I start to argue, to question what that means exactly, but he stops me.
“Like my brother,” he says, “you are your own person; like Fredrik and Nora and even James Woodard. I do not want you to spend the rest of your life trying to be somebody else—I just want you to be you, use your own strengths and skills to pave your way in this life; it has worked well for you so far.” His hands find my face and he cups my cheeks; I sense that what he’s about to say is painful for him. “And the last thing that I want…is for you to be like me.”
What is he saying? Where is this coming from?
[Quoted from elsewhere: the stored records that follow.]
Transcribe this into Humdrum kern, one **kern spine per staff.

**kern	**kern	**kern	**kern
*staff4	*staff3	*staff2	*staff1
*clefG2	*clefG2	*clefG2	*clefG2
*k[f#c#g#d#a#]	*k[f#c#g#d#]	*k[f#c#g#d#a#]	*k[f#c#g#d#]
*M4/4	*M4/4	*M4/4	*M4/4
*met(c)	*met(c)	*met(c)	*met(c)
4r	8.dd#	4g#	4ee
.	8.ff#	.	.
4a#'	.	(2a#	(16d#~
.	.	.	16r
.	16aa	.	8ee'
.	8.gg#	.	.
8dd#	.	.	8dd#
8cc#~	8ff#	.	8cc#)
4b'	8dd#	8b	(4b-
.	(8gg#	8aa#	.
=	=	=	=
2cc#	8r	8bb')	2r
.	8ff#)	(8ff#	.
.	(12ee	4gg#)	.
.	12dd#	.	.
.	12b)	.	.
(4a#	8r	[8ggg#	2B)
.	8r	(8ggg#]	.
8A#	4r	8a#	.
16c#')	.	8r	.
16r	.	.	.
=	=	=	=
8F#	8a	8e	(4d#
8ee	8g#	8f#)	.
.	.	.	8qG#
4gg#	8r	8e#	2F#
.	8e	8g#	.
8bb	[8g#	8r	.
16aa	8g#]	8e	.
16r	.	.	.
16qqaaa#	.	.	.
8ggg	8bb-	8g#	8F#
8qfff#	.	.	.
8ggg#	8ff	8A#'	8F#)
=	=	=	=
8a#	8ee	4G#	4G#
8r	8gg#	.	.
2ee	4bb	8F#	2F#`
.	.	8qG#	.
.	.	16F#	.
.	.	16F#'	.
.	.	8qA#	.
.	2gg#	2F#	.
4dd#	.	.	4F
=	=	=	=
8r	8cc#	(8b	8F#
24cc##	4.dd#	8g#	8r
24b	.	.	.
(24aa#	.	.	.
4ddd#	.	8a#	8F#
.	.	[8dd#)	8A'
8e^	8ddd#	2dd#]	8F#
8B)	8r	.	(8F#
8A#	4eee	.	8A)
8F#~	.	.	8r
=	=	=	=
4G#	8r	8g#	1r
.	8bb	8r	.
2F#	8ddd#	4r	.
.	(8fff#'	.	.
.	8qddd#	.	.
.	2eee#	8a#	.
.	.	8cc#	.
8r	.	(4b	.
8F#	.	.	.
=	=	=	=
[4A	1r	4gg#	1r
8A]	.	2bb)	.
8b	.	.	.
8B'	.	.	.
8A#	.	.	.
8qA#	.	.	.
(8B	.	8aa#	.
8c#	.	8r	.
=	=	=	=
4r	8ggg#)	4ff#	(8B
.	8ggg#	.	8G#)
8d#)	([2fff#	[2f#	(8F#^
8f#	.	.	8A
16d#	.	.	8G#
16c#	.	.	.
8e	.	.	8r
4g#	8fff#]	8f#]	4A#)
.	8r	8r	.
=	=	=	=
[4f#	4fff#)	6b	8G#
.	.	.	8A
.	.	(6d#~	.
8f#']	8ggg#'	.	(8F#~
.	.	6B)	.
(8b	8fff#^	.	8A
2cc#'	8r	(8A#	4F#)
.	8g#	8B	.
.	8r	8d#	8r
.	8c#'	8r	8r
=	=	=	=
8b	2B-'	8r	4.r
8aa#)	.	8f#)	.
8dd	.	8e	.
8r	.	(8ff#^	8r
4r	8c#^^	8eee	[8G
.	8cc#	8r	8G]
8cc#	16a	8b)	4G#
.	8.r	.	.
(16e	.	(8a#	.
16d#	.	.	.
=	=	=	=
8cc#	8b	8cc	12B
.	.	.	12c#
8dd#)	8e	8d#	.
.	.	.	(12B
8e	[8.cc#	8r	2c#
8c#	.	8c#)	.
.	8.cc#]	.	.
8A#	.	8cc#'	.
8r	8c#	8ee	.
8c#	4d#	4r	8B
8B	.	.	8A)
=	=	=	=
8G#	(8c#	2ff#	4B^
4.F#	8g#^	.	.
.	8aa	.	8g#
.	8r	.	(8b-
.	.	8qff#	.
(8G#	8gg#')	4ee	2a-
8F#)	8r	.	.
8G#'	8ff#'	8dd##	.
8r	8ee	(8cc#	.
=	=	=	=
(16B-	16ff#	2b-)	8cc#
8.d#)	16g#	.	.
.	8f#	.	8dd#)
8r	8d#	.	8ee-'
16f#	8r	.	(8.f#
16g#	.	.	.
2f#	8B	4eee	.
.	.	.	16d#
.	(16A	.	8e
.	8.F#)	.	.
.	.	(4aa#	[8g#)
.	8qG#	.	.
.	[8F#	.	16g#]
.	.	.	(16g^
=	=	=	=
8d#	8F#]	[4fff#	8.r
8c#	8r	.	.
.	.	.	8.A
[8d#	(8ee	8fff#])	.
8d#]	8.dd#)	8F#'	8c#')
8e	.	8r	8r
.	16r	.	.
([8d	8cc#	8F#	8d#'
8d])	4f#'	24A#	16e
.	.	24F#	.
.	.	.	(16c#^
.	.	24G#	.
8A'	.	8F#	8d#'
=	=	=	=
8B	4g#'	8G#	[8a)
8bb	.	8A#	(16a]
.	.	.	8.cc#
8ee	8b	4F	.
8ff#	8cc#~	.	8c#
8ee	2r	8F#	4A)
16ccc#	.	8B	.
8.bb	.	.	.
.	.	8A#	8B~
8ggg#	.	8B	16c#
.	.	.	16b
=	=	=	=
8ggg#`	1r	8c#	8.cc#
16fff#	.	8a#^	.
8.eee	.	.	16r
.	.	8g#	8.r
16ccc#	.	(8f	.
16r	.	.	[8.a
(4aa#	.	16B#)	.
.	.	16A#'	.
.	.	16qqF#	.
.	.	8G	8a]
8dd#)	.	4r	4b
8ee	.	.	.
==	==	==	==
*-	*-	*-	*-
“Victor, what does that mean?”
He presses his lips to my forehead. Then he looks into my eyes. “It simply means that you are better at being human than any of us, that you have not fully given your life over to this life, and I do not think you ever should—just hear me out. Please.”
My mouth closes.
“I have few regrets in life,” he says, “and one of them—the one that will always haunt me—is allowing my brother to follow me into a life that he never wanted. I knew when we were just boys that Niklas wanted freedom; he has always wanted to be his own person, play by his own rules, live by his own standards, and not in the shoes or the shadow or beneath the gavel or the whip of anyone else. But he gave all that up to stay by my side, because my brother’s love for me knew no bounds. I loved him the same, but I was blinded by my own wants and needs, and by the time I realized my mistakes, it was too late. He was what he was, became what he became, and then I found myself fighting to keep him alive: killing our father; lying to The Order about his abilities, and his…emotional faults. I did what I had to do to protect him, from others and from himself.” He pauses, looks at the floor, then back into my eyes. “And when I look at you, I see Niklas as that boy all over again, and I will not let you follow me into misery the way I let my brother. When I look at you I see someone I care for and love so deeply that I would do anything—anything, Izabel—to protect, not just your physical life, but your humanity and your freedom to choose your life.”